Employer groups are warning Congress that many corporate pension plans could be frozen or terminated unless the pension funding requirements of the 2006 Pension Protection Act are delayed at least through next year. The funding rules started phasing in January 1.
“The drop in the value of pension plan assets coupled with the current credit crunch has placed plan sponsors in an untenable position,” a coalition of employer groups said in a Tuesday, October 28, letter to House Ways and Means Committee Chairman Charles Rangel, D-New York, and Rep. Jim McCrery, R-Louisiana, the ranking Republican member of the committee. “At a time when companies need cash to keep their businesses afloat, they are also required to make unexpectedly large contributions to their plans in order to meet funding requirements.
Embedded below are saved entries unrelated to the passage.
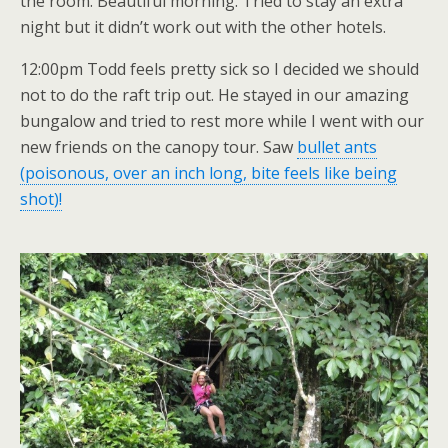
the room. Beautiful morning. Tried to stay an extra
night but it didn’t work out with the other hotels.
12:00pm Todd feels pretty sick so I decided we should
not to do the raft trip out. He stayed in our amazing
bungalow and tried to rest more while I went with our
new friends on the canopy tour. Saw
bullet ants
(poisonous, over an inch long, bite feels like being
shot)!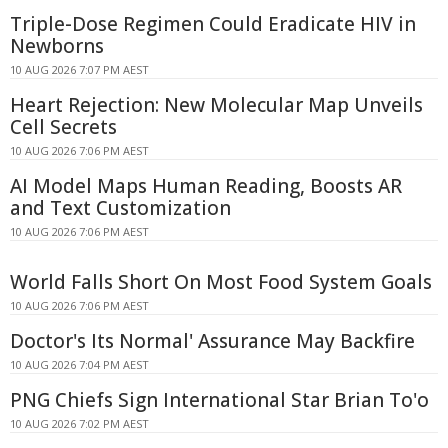
Triple-Dose Regimen Could Eradicate HIV in
Newborns
10 AUG 2026 7:07 PM AEST
Heart Rejection: New Molecular Map Unveils
Cell Secrets
10 AUG 2026 7:06 PM AEST
AI Model Maps Human Reading, Boosts AR
and Text Customization
10 AUG 2026 7:06 PM AEST
World Falls Short On Most Food System Goals
10 AUG 2026 7:06 PM AEST
Doctor's Its Normal' Assurance May Backfire
10 AUG 2026 7:04 PM AEST
PNG Chiefs Sign International Star Brian To'o
10 AUG 2026 7:02 PM AEST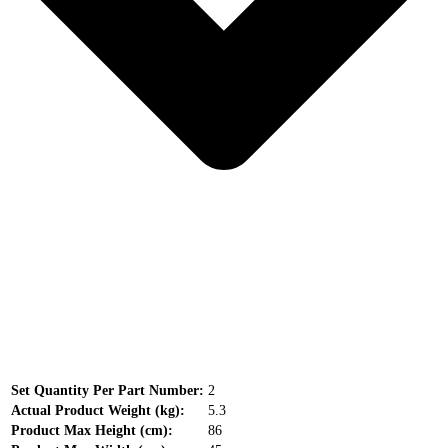
Set Quantity Per Part Number:
2
Actual Product Weight (kg):
5.3
Product Max Height (cm):
86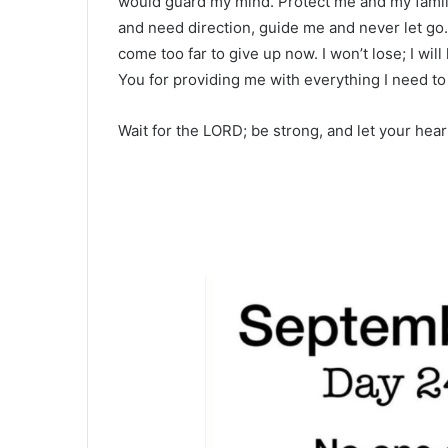
would guard my mind. Protect me and my family
and need direction, guide me and never let go
come too far to give up now. I won’t lose; I wil
You for providing me with everything I need t
Wait for the LORD; be strong, and let your hea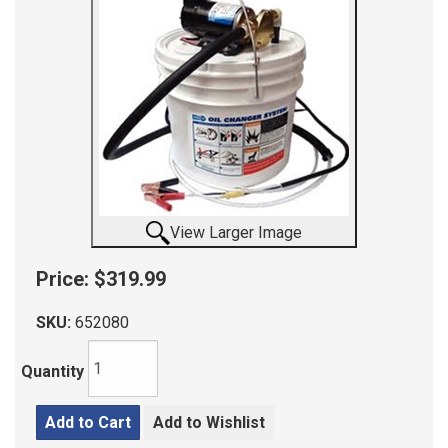
View Larger Image
Price:
$319.99
SKU:
652080
Quantity
Add to Cart
Add to Wishlist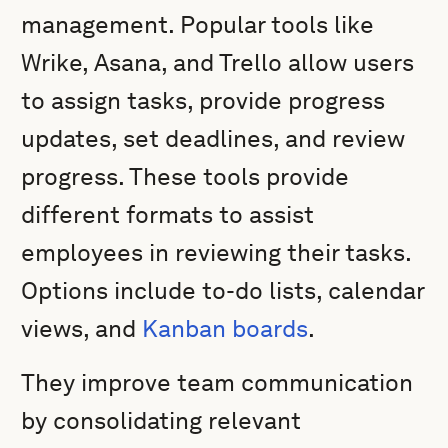
management. Popular tools like
Wrike, Asana, and Trello allow users
to assign tasks, provide progress
updates, set deadlines, and review
progress. These tools provide
different formats to assist
employees in reviewing their tasks.
Options include to-do lists, calendar
views, and
Kanban boards
.
They improve team communication
by consolidating relevant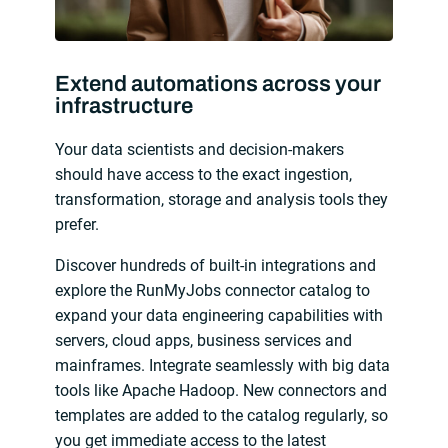
Extend automations across your
infrastructure
Your data scientists and decision-makers
should have access to the exact ingestion,
transformation, storage and analysis tools they
prefer.
Discover hundreds of built-in integrations and
explore the RunMyJobs connector catalog to
expand your data engineering capabilities with
servers, cloud apps, business services and
mainframes. Integrate seamlessly with big data
tools like Apache Hadoop. New connectors and
templates are added to the catalog regularly, so
you get immediate access to the latest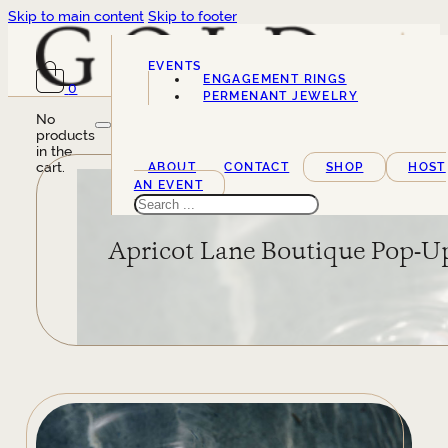
Skip to main content
Skip to footer
EVENTS
ENGAGEMENT RINGS
0
SERVICES
PERMENANT JEWELRY
No
products
in the
cart.
ABOUT
CONTACT
SHOP
HOST
AN EVENT
Search
Apricot Lane Boutique Pop-U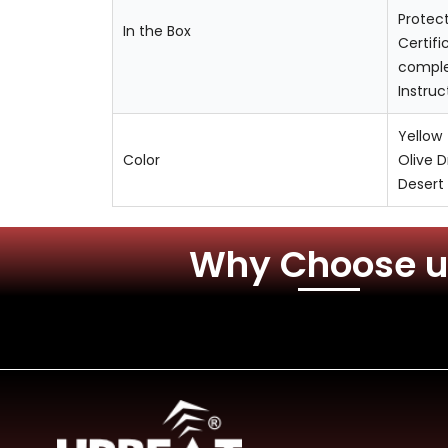
Protec
In the Box
Certifi
comple
Instru
Yellow
Color
Olive 
Desert
Why Choose u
“These large funding obligations will, if not modified, divert assets away from job retention, job creation and needed business investments, thus increasing the number of Americans who are unemployed and slowing our economic recovery,” the letter said.
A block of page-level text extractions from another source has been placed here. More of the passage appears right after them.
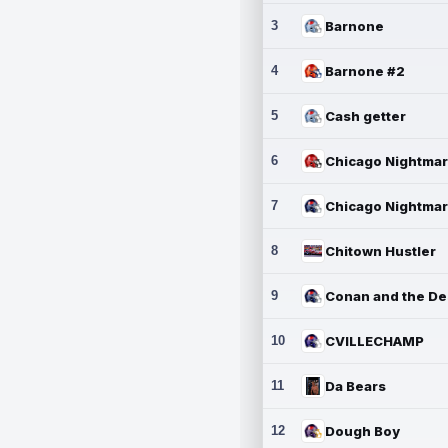
3
Barnone
4
Barnone #2
5
Cash getter
6
7
8
Chitown Hustler
9
10
CVILLECHAMP
11
Da Bears
12
Dough Boy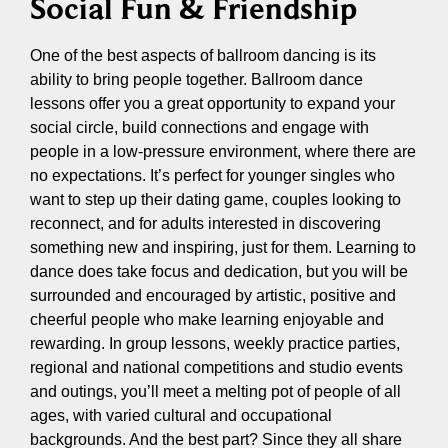
Social Fun & Friendship
One of the best aspects of ballroom dancing is its
ability to bring people together. Ballroom dance
lessons offer you a great opportunity to expand your
social circle, build connections and engage with
people in a low-pressure environment, where there are
no expectations. It’s perfect for younger singles who
want to step up their dating game, couples looking to
reconnect, and for adults interested in discovering
something new and inspiring, just for them. Learning to
dance does take focus and dedication, but you will be
surrounded and encouraged by artistic, positive and
cheerful people who make learning enjoyable and
rewarding. In group lessons, weekly practice parties,
regional and national competitions and studio events
and outings, you’ll meet a melting pot of people of all
ages, with varied cultural and occupational
backgrounds. And the best part? Since they all share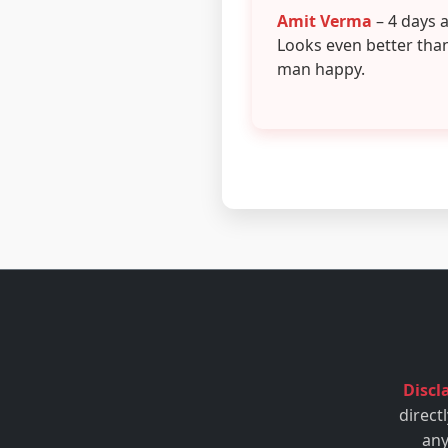
Amit Verma
– 4 days 
Looks even better tha
man happy.
Discl
direct
any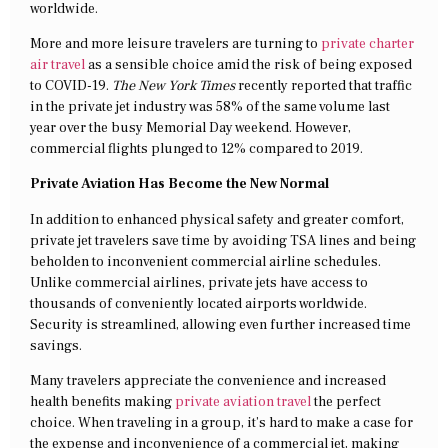
worldwide.
More and more leisure travelers are turning to
private charter
air travel
as a sensible choice amid the risk of being exposed
to COVID-19.
The New York Times
recently reported that traffic
in the private jet industry was 58% of the same volume last
year over the busy Memorial Day weekend. However,
commercial flights plunged to 12% compared to 2019.
Private Aviation Has Become the New Normal
In addition to enhanced physical safety and greater comfort,
private jet travelers save time by avoiding TSA lines and being
beholden to inconvenient commercial airline schedules.
Unlike commercial airlines, private jets have access to
thousands of conveniently located airports worldwide.
Security is streamlined, allowing even further increased time
savings.
Many travelers appreciate the convenience and increased
health benefits making
private aviation travel
the perfect
choice. When traveling in a group, it’s hard to make a case for
the expense and inconvenience of a commercial jet, making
The coalition includes the American Benefits Council, the National Association of Manufacturers and the U.S Chamber of Commerce.
Even if a company freezes its plan, the company would still be forced to meet the Pension Protection Act’s full funding requirements, said Judy Schub, managing director of the Committee on the Investment of Employee Benefit Assets. The committee, which represents major corporate defined-benefit pension plans, did not sign the coalition’s letter but is also planning to lobby for Pension Protection Act relief, Schub said.
“Money is awfully tight,” she said. “You need every dollar for operations.”
Jason Hammersla, an American Benefits Council spokesman, said employer groups want lawmakers to include the pension funding relief in a fiscal stimulus package that might be considered by Congress in a possible post-election session.
“We’re looking for whatever legislative vehicle we can to get this done as soon as possible,” Hammersla said.